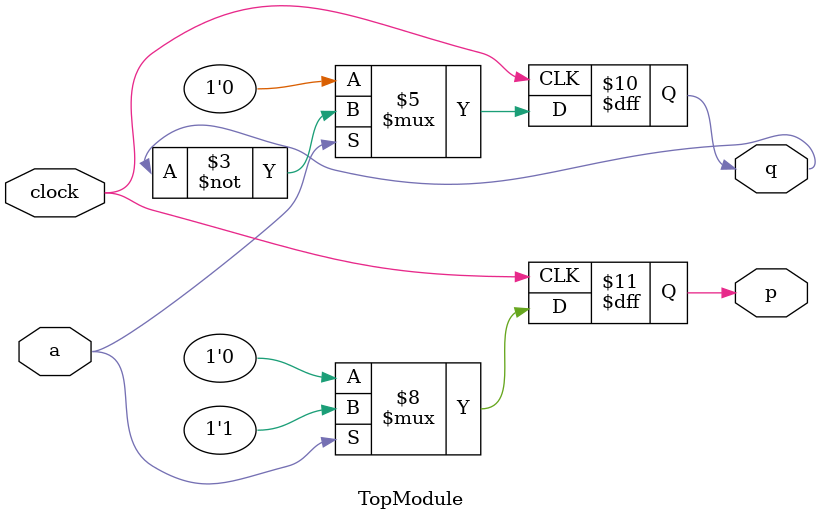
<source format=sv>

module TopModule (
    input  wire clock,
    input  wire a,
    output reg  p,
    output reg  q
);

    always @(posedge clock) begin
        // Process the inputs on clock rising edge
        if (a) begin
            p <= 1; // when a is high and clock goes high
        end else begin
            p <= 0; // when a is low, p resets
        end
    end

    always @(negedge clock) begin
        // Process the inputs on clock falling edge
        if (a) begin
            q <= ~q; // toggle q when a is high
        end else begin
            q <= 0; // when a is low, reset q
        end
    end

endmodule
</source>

--- ASSIGNED TASK ---
Exactly as written, restate the listing above with its pictures omitted.

--- TASK RESULT ---
<source format=sv>

module TopModule (
    input  wire clock,
    input  wire a,
    output reg  p,
    output reg  q
);

    always @(posedge clock) begin
        // Process the inputs on clock rising edge
        if (a) begin
            p <= 1; // when a is high and clock goes high
        end else begin
            p <= 0; // when a is low, p resets
        end
    end

    always @(negedge clock) begin
        // Process the inputs on clock falling edge
        if (a) begin
            q <= ~q; // toggle q when a is high
        end else begin
            q <= 0; // when a is low, reset q
        end
    end

endmodule
</source>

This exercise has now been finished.